Poydras Street pothole causes traffic headache for downtown commuters; City says S&WB must repair leak

NEW ORLEANS (WVUE) – Water gushing from a massive pothole on Poydras Street is causing major traffic issues in downtown New Orleans. Drivers must carefully navigate the busy street because of the crater.

A spokesperson for the City of New Orleans said the Department of Public Works inspected the location near Carondelet Street and determined it was an active water leak that the Sewerage & Water Board must repair. The DPW placed additional barricades around the pothole on Monday (Aug. 8).

A spokesperson for the S&WB said the leak is from a 20-inch water main.

“Crews are scheduled to be on site (Tuesday) morning to begin repairs, weather permitting,” said Grace Birch, interim communications director for the S&WB.

But the repair is a long time coming, according to those who pass it every day.

“It’s been here for several months,” said a woman named Kelly, who works in the Central Business District. “It’s ridiculous. There actually was a car in it this morning. I’m pretty sure they had to get towed out, because there was no way she was getting out of it.”

The driver hit the pothole Monday morning, causing damage to her vehicle.

Driver hits massive pothole on Poydras Street near Carondelet Street.
Driver hits massive pothole on Poydras Street near Carondelet Street.(Photo provided by Pelican State Provisions)

A city spokesperson said someone must have moved traffic cones previously in place, which opened up the hazard to drivers.

“They had no cones this morning, so I don’t know who came and put the cones up. But they did not have them here this morning,” said Kelly. “And it looks like part of the road, so in she went.”

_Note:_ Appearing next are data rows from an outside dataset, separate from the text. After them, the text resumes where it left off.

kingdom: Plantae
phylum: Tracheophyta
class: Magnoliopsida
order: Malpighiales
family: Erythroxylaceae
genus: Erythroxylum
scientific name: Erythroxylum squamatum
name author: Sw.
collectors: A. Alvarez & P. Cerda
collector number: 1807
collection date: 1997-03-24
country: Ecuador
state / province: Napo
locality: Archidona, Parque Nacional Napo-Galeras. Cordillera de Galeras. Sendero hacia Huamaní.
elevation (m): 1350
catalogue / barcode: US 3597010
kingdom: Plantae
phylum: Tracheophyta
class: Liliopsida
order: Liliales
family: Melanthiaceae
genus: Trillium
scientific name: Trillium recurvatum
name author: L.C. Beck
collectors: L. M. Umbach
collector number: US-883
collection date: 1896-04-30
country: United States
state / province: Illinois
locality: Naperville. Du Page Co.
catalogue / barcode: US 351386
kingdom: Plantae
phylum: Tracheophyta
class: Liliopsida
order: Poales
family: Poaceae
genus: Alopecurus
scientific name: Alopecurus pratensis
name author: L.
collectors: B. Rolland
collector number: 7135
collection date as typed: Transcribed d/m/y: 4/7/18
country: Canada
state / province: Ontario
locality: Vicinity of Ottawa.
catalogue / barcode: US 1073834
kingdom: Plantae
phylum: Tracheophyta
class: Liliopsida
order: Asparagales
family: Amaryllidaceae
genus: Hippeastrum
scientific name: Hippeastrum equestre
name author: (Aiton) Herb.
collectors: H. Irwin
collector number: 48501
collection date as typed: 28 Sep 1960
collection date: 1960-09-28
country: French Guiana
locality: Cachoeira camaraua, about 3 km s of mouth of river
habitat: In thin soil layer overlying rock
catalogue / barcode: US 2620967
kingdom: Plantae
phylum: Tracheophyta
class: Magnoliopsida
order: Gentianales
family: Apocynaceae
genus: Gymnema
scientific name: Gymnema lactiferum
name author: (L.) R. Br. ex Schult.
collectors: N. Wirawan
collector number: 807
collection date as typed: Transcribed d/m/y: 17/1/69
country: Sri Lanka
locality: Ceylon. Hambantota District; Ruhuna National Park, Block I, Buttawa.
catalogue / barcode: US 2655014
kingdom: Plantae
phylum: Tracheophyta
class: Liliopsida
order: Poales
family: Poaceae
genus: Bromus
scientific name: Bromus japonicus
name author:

Similar accidents are keeping auto repair shops in New Orleans busy, working on damaged vehicles from the city’s cracked, pitted and often only partially-repaired streets.

“It’s like every day,” said Chuck Hamback, owner of Smiling Chuck’s auto repair shop. “There’s not a car out there that is under 8-10 years old that doesn’t make noise.”

He said every time a driver hits a pothole, some sort of damage is done to the vehicle. And over time, it gets worse.

“Potholes knock things out of alignment. Wheel bearings, shocks, struts, sway bar links … tires,” he said. “Electronics don’t like to get banged around. People don’t like to get banged around.”

Hitting potholes like the one on Poydras Street, he said, can cost drivers hundreds of dollars in repairs, depending on the damage.

“Body work, suspension work. Really, something like that, it’s hard to say how much it’s actually going to cost.”

Hamback said sights like that are all too common in New Orleans.

“Everywhere you go, you see nothing but potholes. They start construction and they don’t finish it,” said John Raphael, another concerned citizen. “It’s very dangerous.”

And residents say they are frustrated.

The city spokesperson said there is a process when it comes to addressing potholes in the city:

  • DPW sends an inspector, typically in the same week of receiving the complaint, to determine the cause of the failure.
  • If it is determined to be a utility or other failure not caused by a City asset, then the inspector updates 311 and notifies the appropriate agency.
  • Dependent of location, type of street, and other factors, DPW will place barricades to protect the general public until the agency takes action.
  • If it is determined that it is a City asset causing the failure, DPW will use contracts and/or internal pavement crews to repair the failure.

The spokesperson said is in the process of bidding out six repair contracts that can make repairs to the drainage and pavement systems similar to the issues on Poydras Street.